Organized by the University’s Center for Biomedical Engineering Research (CBER), the symposium brings together faculty and students from various biomedical and bioengineering disciplines.

D’Lima’s expertise lies in the measurement of tibial and tibiofemoral forces in the knee and its effect on both leisure and daily living activities. D’Lima’s research team developed an electronic knee implant known as a tibial tray that uses a microprocessor to read forces exerted on or by the knee through an array of activities and translate them into data.

The data, compiled over four years, enabled D’Lima and his team to gauge which activities were safer for patients to engage in post-surgery. For example, the research showed that golfing places more force on the knee than expected and could lead to potential complications, while kneeling required less knee impact than once believed. 

D’Lima’s presentation reviewed the effects and benefits of orthotics, braces, walking aids, gait retraining and other rehabilitative exercises on surgically adjusted knee forces. He also discussed the benefits and advantages of studying these forces on living subjects (in vivo) as opposed to the laboratory setting, away from the biological context (in vitro). 

“Measuring these forces in vivo can improve preexisting in vitro methods, prosthetics, biomaterials and activities following knee replacement,” explained D’Lima.

Doctoral students Brian Knarr and Federico Pozzi were among the first to arrive for D’Lima’s keynote address.

“D’Lima’s work on measuring forces within the knee during various activities is particularly relevant to research on osteoarthritis and knee replacement performed here at UD, including my own research. It was particularly enlightening to hear about the difficulties D’Lima faced getting his device approved by the medical community,” remarked Knarr, doctoral student in UD’s Biomechanics and Movement Sciences (BIOMS) program.

“[CBER Day] is a great way to get involved and see the research happening at UD at different levels,” said Pozzi, a first year doctoral student studying physical therapy, and member of the BIOMS program. “I found D’Lima’s work specifically beneficial because, as a physical therapist, patients frequently ask me what activities they can safely perform following knee replacement.”

In addition to the keynote, the event included 10 podium and 32 poster presentations by students and faculty. Involved with CBER Day since 2007, Knarr presented his work on the changes in knee contact force with experimental and simulated differences in body weight. Pozzi contributed a poster on loading patterns in “step up and over” tests and their effects on total knee arthroplasty (TKA).

“Attending the event was a great source of inspiration for future collaborations.
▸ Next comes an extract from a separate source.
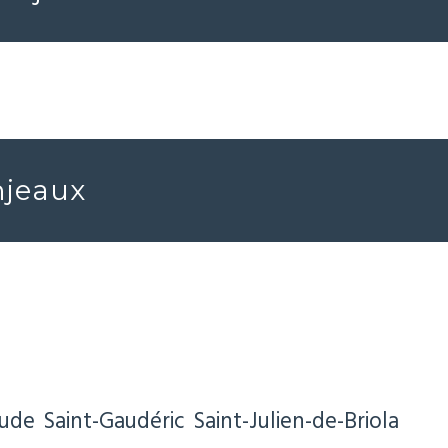
njeaux
Aude
Saint-Gaudéric
Saint-Julien-de-Briola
The feedback I received on my poster has given me wonderful ideas on how to review, analyze and improve my research,” added Pozzi.
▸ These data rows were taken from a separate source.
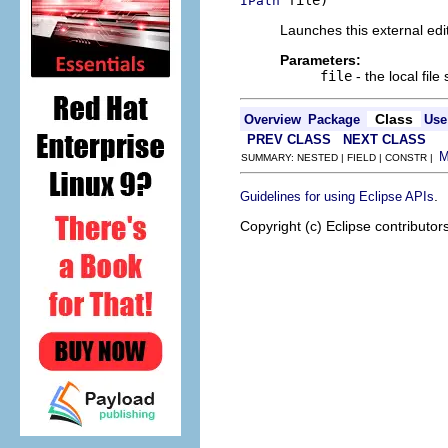
 file)
IPath
Launches this external edito
Parameters:
file
- the local file
Class
Overview
Package
Use
PREV CLASS
NEXT CLASS
SUMMARY: NESTED | FIELD | CONSTR |
.
Guidelines for using Eclipse APIs
Copyright (c) Eclipse contributor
The event concluded with an award session where four presentations were honored. Poster presentation winners included Sumayeh Abujaber for her research entitled “Sit to Stand Mechanics after Symmetry Training for Patients after Total Knee Arthroplasty” and Spencer Szczesny for research entitled “Biaxial Tensile Testing and Constitutive Modeling of Human Supraspinatus Tendon.” 

The awarded podium presentations included Emily Gardinier’s “Loading Asymmetries in Athletes Who Do and Do Not Meet Return-to-Sport Readiness Criteria” and Woojin Han’s “Micro-Scale Strain Transfer in Fiber-Reinforced Native Tissues and Cell-Seeded Aligned Nanofibrous Scaffolds.”